We are living in a time when the world needs actors who are fully engaged in the world community, individuals who are capable of interacting in a foreign environment and solving problems on a global scale. Leading countries like the USA, Australia, France, and Germany have understood this, and all have established policies, programs, and mechanisms (including funding) to facilitate the outward movement of their students. They are forming the next generation of internationally-oriented citizens and leaders.

On this front, Canada is sorely lagging. It is estimated that a meagre 3.1% of our undergraduate students study abroad, with 55% of them studying in the United States.
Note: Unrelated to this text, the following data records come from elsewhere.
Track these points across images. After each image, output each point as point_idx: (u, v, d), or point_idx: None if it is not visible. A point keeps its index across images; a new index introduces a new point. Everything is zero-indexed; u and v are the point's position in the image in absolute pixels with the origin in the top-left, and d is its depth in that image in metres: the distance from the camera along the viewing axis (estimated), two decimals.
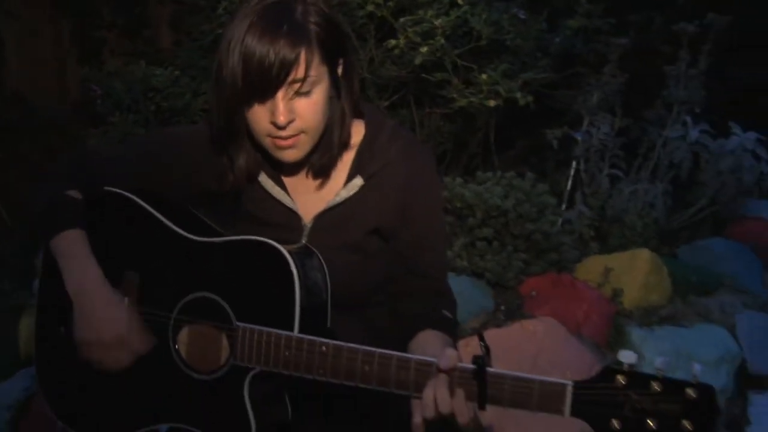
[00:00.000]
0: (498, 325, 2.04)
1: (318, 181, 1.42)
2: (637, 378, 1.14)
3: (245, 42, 1.25)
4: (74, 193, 1.45)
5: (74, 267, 1.38)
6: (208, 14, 2.49)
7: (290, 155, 1.32)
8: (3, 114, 3.78)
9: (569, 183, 2.65)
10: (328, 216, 1.41)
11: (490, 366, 1.18)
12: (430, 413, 1.19)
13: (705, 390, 1.13)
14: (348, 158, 1.42)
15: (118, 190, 1.47)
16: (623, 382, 1.14)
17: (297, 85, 1.27)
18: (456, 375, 1.19)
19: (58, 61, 3.89)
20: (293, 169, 1.43)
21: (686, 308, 2.19)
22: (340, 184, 1.41)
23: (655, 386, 1.13)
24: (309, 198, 1.42)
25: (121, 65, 3.40)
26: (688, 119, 2.48)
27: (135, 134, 2.92)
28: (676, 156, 2.46)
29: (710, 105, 2.58)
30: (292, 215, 1.42)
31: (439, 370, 1.19)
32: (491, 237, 2.17)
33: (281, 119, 1.26)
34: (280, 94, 1.26)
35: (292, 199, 1.42)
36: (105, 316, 1.35)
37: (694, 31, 2.36)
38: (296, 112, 1.28)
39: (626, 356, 1.16)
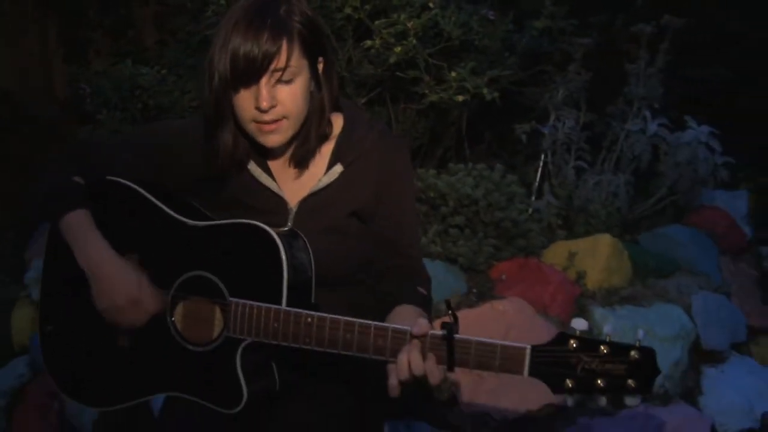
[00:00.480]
0: (470, 306, 2.19)
1: (300, 170, 1.57)
2: (587, 342, 1.29)
3: (233, 36, 1.40)
4: (78, 179, 1.58)
5: (85, 242, 1.51)
6: (195, 16, 2.60)
7: (273, 140, 1.46)
8: None
9: (538, 175, 2.81)
10: (312, 200, 1.55)
11: (458, 332, 1.33)
12: (404, 375, 1.33)
13: (647, 352, 1.29)
14: (328, 148, 1.56)
15: (118, 179, 1.60)
16: (575, 346, 1.29)
17: (278, 74, 1.41)
18: (427, 341, 1.33)
19: (44, 61, 3.97)
20: (278, 158, 1.58)
21: (645, 290, 2.35)
22: (322, 172, 1.56)
23: (603, 349, 1.29)
24: (293, 185, 1.57)
25: (108, 65, 3.51)
26: (648, 114, 2.65)
27: (123, 130, 3.03)
28: (636, 148, 2.62)
29: (668, 101, 2.74)
30: (279, 200, 1.57)
31: (413, 336, 1.33)
32: (463, 224, 2.32)
33: (264, 104, 1.41)
34: (263, 81, 1.41)
35: (278, 186, 1.56)
36: (121, 280, 1.48)
37: (652, 31, 2.52)
38: (278, 98, 1.43)
39: (578, 323, 1.32)
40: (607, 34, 2.61)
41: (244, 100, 1.43)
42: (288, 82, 1.43)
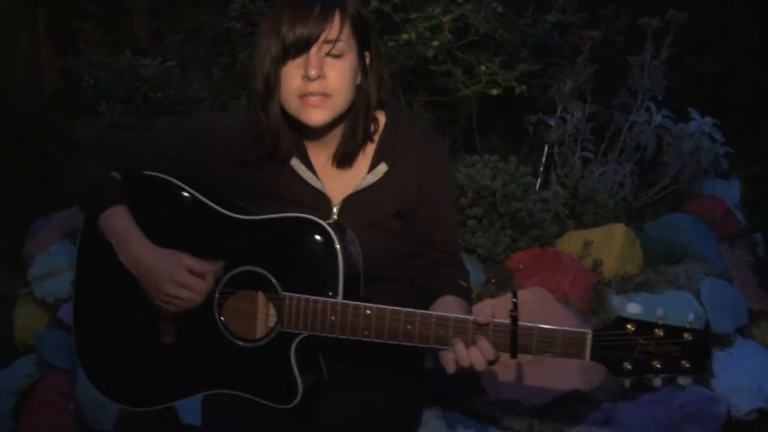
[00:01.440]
0: (492, 296, 2.23)
1: (343, 168, 1.57)
2: (643, 325, 1.34)
3: (286, 11, 1.43)
4: (115, 174, 1.56)
5: (125, 239, 1.51)
6: (206, 8, 2.57)
7: (316, 115, 1.45)
8: None
9: (542, 165, 2.85)
10: (355, 199, 1.56)
11: (518, 320, 1.36)
12: (465, 363, 1.36)
13: (699, 334, 1.34)
14: (371, 147, 1.57)
15: (156, 174, 1.58)
16: (632, 329, 1.33)
17: (329, 46, 1.43)
18: (490, 328, 1.36)
19: (32, 52, 3.88)
20: (321, 155, 1.58)
21: (657, 276, 2.42)
22: (365, 170, 1.56)
23: (658, 332, 1.34)
24: (336, 182, 1.58)
25: (102, 56, 3.44)
26: (652, 105, 2.71)
27: (123, 124, 2.98)
28: (641, 139, 2.69)
29: (672, 92, 2.81)
30: (322, 197, 1.57)
31: (477, 324, 1.36)
32: (481, 215, 2.35)
33: (312, 71, 1.42)
34: (313, 50, 1.42)
35: (322, 183, 1.57)
36: (162, 266, 1.48)
37: (657, 25, 2.58)
38: (325, 71, 1.44)
39: (633, 308, 1.36)
40: (614, 27, 2.66)
41: (293, 71, 1.44)
42: (337, 57, 1.44)
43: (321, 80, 1.42)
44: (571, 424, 2.04)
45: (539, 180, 2.83)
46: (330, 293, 1.44)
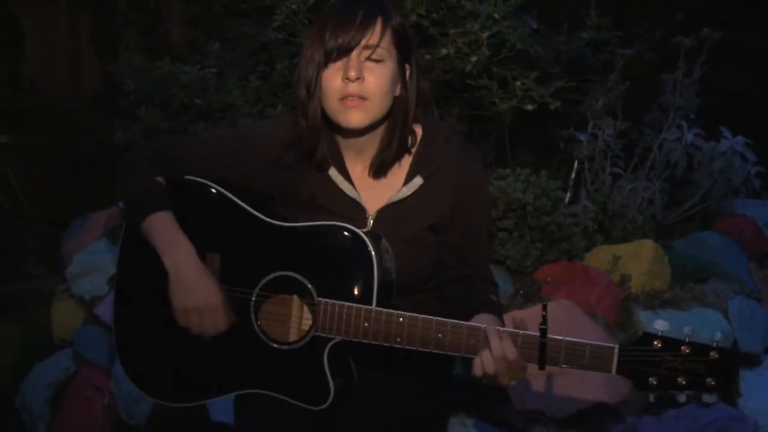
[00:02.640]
0: (520, 307, 2.26)
1: (379, 178, 1.62)
2: (670, 342, 1.37)
3: (331, 17, 1.50)
4: (161, 179, 1.62)
5: (170, 245, 1.55)
6: (251, 19, 2.65)
7: (354, 117, 1.50)
8: (19, 104, 3.89)
9: (571, 179, 2.88)
10: (390, 210, 1.60)
11: (547, 333, 1.39)
12: (491, 370, 1.40)
13: (726, 353, 1.36)
14: (407, 159, 1.61)
15: (200, 179, 1.64)
16: (659, 346, 1.36)
17: (369, 51, 1.48)
18: (519, 340, 1.40)
19: (74, 55, 4.00)
20: (358, 165, 1.63)
21: (685, 293, 2.43)
22: (401, 182, 1.60)
23: (685, 349, 1.36)
24: (373, 193, 1.62)
25: (142, 60, 3.54)
26: (684, 123, 2.73)
27: (159, 129, 3.06)
28: (672, 157, 2.70)
29: (705, 111, 2.82)
30: (358, 207, 1.61)
31: (506, 335, 1.40)
32: (511, 228, 2.39)
33: (352, 73, 1.47)
34: (354, 53, 1.48)
35: (358, 194, 1.62)
36: (202, 286, 1.53)
37: (690, 44, 2.60)
38: (364, 74, 1.48)
39: (660, 324, 1.39)
40: (647, 45, 2.69)
41: (334, 74, 1.49)
42: (377, 61, 1.50)
43: (360, 82, 1.47)
44: None
45: (569, 194, 2.86)
46: (364, 300, 1.49)
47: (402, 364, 1.62)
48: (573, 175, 2.88)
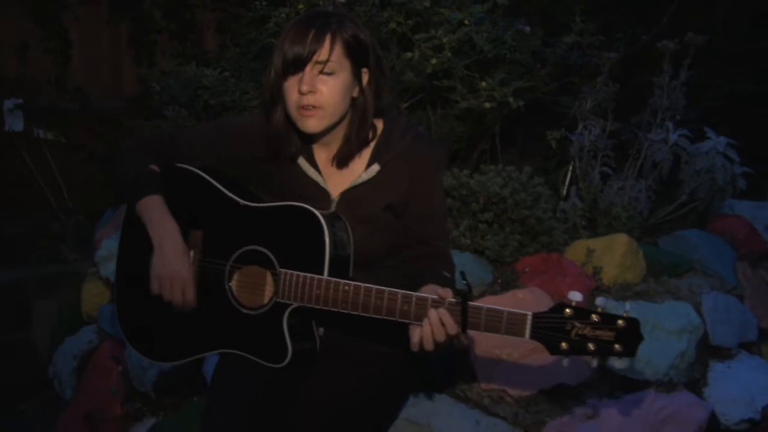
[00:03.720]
0: (494, 294, 2.40)
1: (342, 167, 1.83)
2: (581, 311, 1.51)
3: (287, 36, 1.70)
4: (154, 167, 1.87)
5: (157, 223, 1.79)
6: (254, 25, 2.89)
7: (310, 124, 1.71)
8: (66, 106, 4.24)
9: (567, 179, 3.00)
10: (351, 193, 1.81)
11: (472, 300, 1.56)
12: (426, 330, 1.57)
13: (632, 322, 1.50)
14: (368, 150, 1.82)
15: (188, 166, 1.88)
16: (570, 314, 1.51)
17: (320, 66, 1.68)
18: (446, 305, 1.57)
19: (115, 61, 4.34)
20: (323, 155, 1.84)
21: (658, 287, 2.53)
22: (362, 169, 1.81)
23: (594, 318, 1.51)
24: (336, 180, 1.83)
25: (173, 66, 3.83)
26: (670, 124, 2.82)
27: (188, 125, 3.32)
28: (657, 156, 2.80)
29: (692, 113, 2.91)
30: (323, 191, 1.83)
31: (434, 301, 1.57)
32: (491, 220, 2.54)
33: (304, 87, 1.67)
34: (307, 69, 1.68)
35: (323, 179, 1.83)
36: (178, 261, 1.75)
37: (675, 47, 2.70)
38: (317, 86, 1.69)
39: (573, 295, 1.54)
40: (633, 48, 2.80)
41: (291, 87, 1.70)
42: (329, 74, 1.69)
43: (313, 94, 1.68)
44: (554, 415, 2.18)
45: (564, 192, 2.99)
46: (317, 270, 1.69)
47: (369, 334, 1.81)
48: (569, 174, 3.01)
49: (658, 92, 2.83)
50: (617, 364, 1.51)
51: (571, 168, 2.99)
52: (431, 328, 1.56)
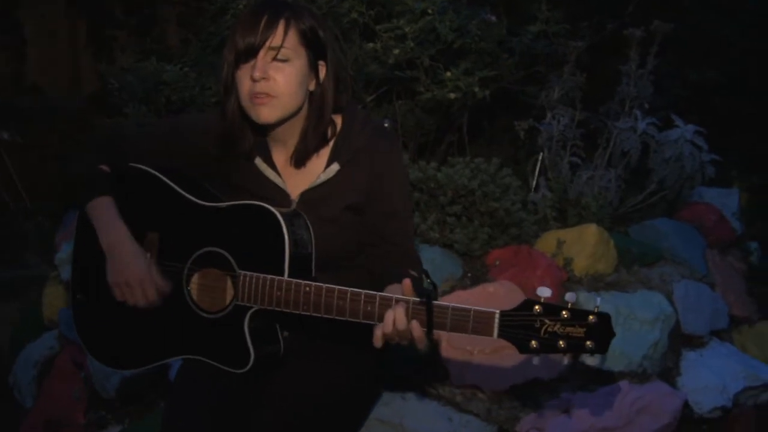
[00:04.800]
0: (464, 288, 2.36)
1: (300, 167, 1.76)
2: (550, 308, 1.47)
3: (241, 22, 1.63)
4: (105, 167, 1.79)
5: (107, 226, 1.71)
6: (216, 18, 2.81)
7: (263, 113, 1.63)
8: (23, 104, 4.11)
9: (537, 169, 2.97)
10: (310, 194, 1.74)
11: (436, 299, 1.51)
12: (387, 329, 1.51)
13: (603, 317, 1.46)
14: (327, 148, 1.75)
15: (141, 166, 1.80)
16: (539, 311, 1.46)
17: (274, 52, 1.61)
18: (410, 305, 1.51)
19: (73, 57, 4.22)
20: (281, 155, 1.77)
21: (630, 277, 2.51)
22: (321, 169, 1.74)
23: (564, 314, 1.46)
24: (295, 180, 1.76)
25: (134, 62, 3.72)
26: (638, 113, 2.80)
27: (139, 121, 3.23)
28: (626, 145, 2.78)
29: (659, 101, 2.89)
30: (282, 192, 1.76)
31: (397, 300, 1.52)
32: (459, 213, 2.49)
33: (257, 73, 1.60)
34: (260, 55, 1.60)
35: (282, 180, 1.76)
36: (133, 263, 1.68)
37: (641, 35, 2.68)
38: (270, 74, 1.61)
39: (542, 291, 1.49)
40: (600, 37, 2.77)
41: (244, 75, 1.63)
42: (283, 61, 1.62)
43: (266, 82, 1.61)
44: (527, 411, 2.15)
45: (534, 183, 2.95)
46: (277, 271, 1.63)
47: (335, 335, 1.75)
48: (538, 165, 2.97)
49: (626, 80, 2.81)
50: (589, 360, 1.47)
51: (539, 158, 2.96)
52: (394, 328, 1.50)
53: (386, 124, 1.99)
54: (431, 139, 3.02)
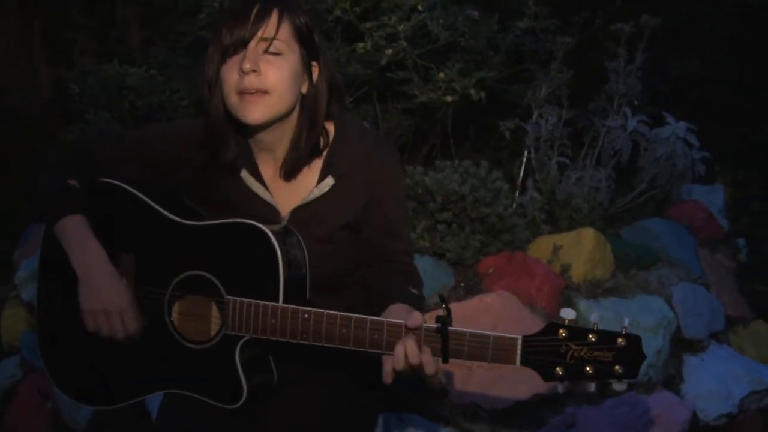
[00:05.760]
0: (458, 300, 2.24)
1: (290, 180, 1.60)
2: (576, 331, 1.35)
3: (228, 15, 1.48)
4: (74, 182, 1.61)
5: (79, 247, 1.54)
6: (182, 17, 2.64)
7: (253, 112, 1.47)
8: None
9: (521, 170, 2.87)
10: (303, 211, 1.59)
11: (451, 325, 1.38)
12: (400, 365, 1.38)
13: (632, 339, 1.34)
14: (319, 160, 1.60)
15: (113, 181, 1.63)
16: (564, 335, 1.34)
17: (266, 44, 1.46)
18: (422, 333, 1.38)
19: (27, 60, 3.98)
20: (269, 166, 1.61)
21: (628, 281, 2.42)
22: (313, 183, 1.59)
23: (591, 337, 1.34)
24: (285, 195, 1.61)
25: (94, 64, 3.51)
26: (627, 110, 2.72)
27: (111, 130, 3.04)
28: (617, 144, 2.70)
29: (647, 97, 2.82)
30: (271, 209, 1.61)
31: (408, 329, 1.38)
32: (450, 220, 2.38)
33: (247, 65, 1.44)
34: (251, 45, 1.45)
35: (271, 195, 1.60)
36: (109, 288, 1.52)
37: (630, 30, 2.59)
38: (262, 67, 1.46)
39: (567, 313, 1.37)
40: (588, 32, 2.67)
41: (231, 68, 1.47)
42: (275, 54, 1.47)
43: (257, 75, 1.45)
44: (532, 428, 2.05)
45: (518, 185, 2.85)
46: (271, 296, 1.48)
47: (328, 361, 1.61)
48: (523, 166, 2.87)
49: (614, 77, 2.72)
50: (617, 386, 1.36)
51: (525, 159, 2.85)
52: (406, 363, 1.36)
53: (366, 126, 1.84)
54: (411, 141, 2.90)
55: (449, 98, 2.24)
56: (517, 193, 2.79)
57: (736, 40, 3.44)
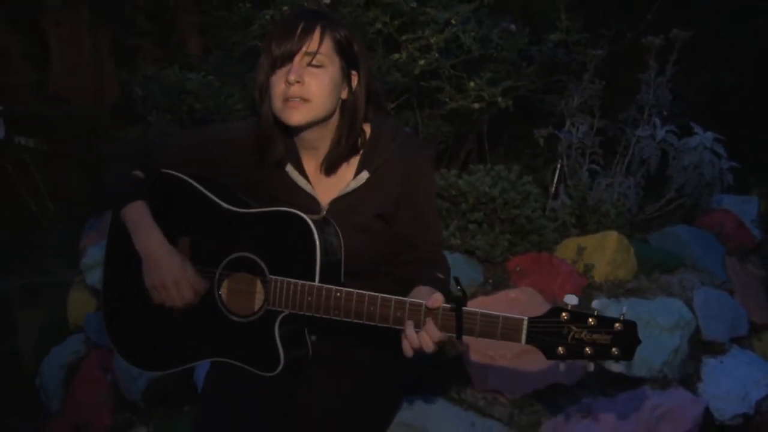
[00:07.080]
0: (486, 294, 2.39)
1: (330, 175, 1.79)
2: (577, 315, 1.49)
3: (277, 29, 1.69)
4: (138, 173, 1.83)
5: (142, 230, 1.75)
6: (238, 28, 2.86)
7: (294, 116, 1.67)
8: (46, 113, 4.18)
9: (555, 177, 3.00)
10: (340, 202, 1.78)
11: (466, 305, 1.54)
12: (416, 343, 1.55)
13: (629, 324, 1.48)
14: (356, 157, 1.79)
15: (173, 172, 1.84)
16: (566, 318, 1.49)
17: (309, 58, 1.65)
18: (440, 312, 1.55)
19: (96, 66, 4.29)
20: (312, 162, 1.81)
21: (650, 283, 2.53)
22: (351, 177, 1.78)
23: (591, 321, 1.49)
24: (325, 187, 1.80)
25: (157, 70, 3.78)
26: (657, 120, 2.82)
27: (172, 131, 3.28)
28: (645, 153, 2.80)
29: (678, 108, 2.92)
30: (312, 200, 1.79)
31: (427, 308, 1.55)
32: (481, 220, 2.53)
33: (292, 77, 1.64)
34: (296, 59, 1.65)
35: (312, 187, 1.80)
36: (167, 263, 1.72)
37: (660, 43, 2.70)
38: (305, 78, 1.66)
39: (570, 299, 1.52)
40: (619, 45, 2.79)
41: (279, 79, 1.67)
42: (317, 66, 1.67)
43: (300, 86, 1.65)
44: (549, 416, 2.17)
45: (552, 190, 2.98)
46: (308, 277, 1.66)
47: (361, 340, 1.79)
48: (557, 173, 3.00)
49: (645, 88, 2.83)
50: (614, 367, 1.50)
51: (559, 166, 2.98)
52: (423, 336, 1.53)
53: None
54: (450, 146, 3.06)
55: (476, 105, 2.40)
56: (550, 198, 2.92)
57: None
It’s no secret that since 2007, the Canadian federal government has been actively and aggressively pursuing the recruitment of international students to Canadian college and university campuses. Encouraging outward mobility for Canadian students, however, has been an afterthought at best. Yet, outward student mobility is crucial to avoiding insularity and to forming globally-minded citizens. One could even argue that it is the role of government to ensure access to such opportunities for those who desire them, as we are witnessing in our peer nations.

Canada’s first-ever International Education Strategy (IES) was an opportunity for the federal government to do just that: to provide leadership in preparing Canadian students to be globally-minded citizens engaged on the world stage, but it failed. Instead of proffering a balanced approach to internationalization, the government focussed almost exclusively on the economic benefit of luring international students to our campuses, and in so doing sent a strong message about how it viewed international education.

An analysis of the IES will be the subject of a future post. In the meantime, however, I can’t help but wonder what sense of international belonging—and certainly what degree of international engagement—our Canadian society will have if our students overwhelmingly continue to stay at home.